Furthermore, the “Nebula Platform” enables the establishment of remote medical imaging centers that span across departments, hospital campuses, and geographic regions, thereby optimizing clinical workflows, facilitating cross-departmental sharing of imaging resources, promoting the equitable distribution of high-quality medical resources, and advancing tiered diagnosis and treatment.
“Philips IntelliSpace Discovery” supports clinical research, featuring an open-source architecture, multi-modal imaging support, compatibility with various programming languages, automated batch processing, and integrated AI components along with the XNAT database management system.

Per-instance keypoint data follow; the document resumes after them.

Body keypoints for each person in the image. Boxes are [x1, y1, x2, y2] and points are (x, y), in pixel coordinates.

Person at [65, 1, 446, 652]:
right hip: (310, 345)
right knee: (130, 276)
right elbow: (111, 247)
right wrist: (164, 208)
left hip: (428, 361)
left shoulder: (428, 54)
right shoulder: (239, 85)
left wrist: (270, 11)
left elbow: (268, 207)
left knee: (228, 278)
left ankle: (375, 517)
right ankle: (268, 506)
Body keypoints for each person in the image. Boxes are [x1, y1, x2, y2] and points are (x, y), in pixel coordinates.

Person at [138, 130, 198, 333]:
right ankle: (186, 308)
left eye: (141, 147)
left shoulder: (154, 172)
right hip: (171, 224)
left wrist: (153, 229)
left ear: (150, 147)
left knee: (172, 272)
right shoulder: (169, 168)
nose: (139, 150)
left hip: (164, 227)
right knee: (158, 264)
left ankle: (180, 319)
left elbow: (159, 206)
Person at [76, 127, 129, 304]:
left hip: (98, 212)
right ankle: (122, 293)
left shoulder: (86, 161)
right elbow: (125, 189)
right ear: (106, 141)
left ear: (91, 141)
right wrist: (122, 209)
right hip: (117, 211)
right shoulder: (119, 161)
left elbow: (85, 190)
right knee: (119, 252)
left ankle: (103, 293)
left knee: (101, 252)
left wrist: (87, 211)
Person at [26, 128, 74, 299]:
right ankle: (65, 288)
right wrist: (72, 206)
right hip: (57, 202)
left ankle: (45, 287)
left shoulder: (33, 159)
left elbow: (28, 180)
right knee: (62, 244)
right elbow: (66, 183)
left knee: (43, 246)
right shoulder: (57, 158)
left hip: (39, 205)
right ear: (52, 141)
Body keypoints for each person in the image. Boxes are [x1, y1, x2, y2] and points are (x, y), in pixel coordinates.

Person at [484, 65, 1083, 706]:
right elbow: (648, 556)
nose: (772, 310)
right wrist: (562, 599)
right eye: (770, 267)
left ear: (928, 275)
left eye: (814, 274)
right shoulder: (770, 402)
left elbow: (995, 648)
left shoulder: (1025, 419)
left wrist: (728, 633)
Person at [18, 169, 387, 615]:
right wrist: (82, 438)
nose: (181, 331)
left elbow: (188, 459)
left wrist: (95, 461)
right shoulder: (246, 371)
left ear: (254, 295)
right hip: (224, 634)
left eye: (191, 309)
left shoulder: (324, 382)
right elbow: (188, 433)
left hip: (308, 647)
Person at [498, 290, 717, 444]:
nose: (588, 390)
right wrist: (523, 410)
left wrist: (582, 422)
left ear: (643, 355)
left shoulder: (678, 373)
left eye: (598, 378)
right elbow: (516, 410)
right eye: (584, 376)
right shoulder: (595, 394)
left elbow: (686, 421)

It covers three major modules—oncology, cardiology, and neurology—and provides a variety of tools for image segmentation, rigid and elastic as well as multimodal registration, along with computational utilities for Radiomics, DTI, IVIM, and various pharmacokinetic models, thereby offering researchers extensive image development tools and a robust development environment.
The newly released ISD 2.0 artificial intelligence platform enables multimodal image integration and mining of disease-specific imaging features. Its open software community allows Philips, clinicians, and third-party vendors to participate collaboratively in building a medical AI ecosystem.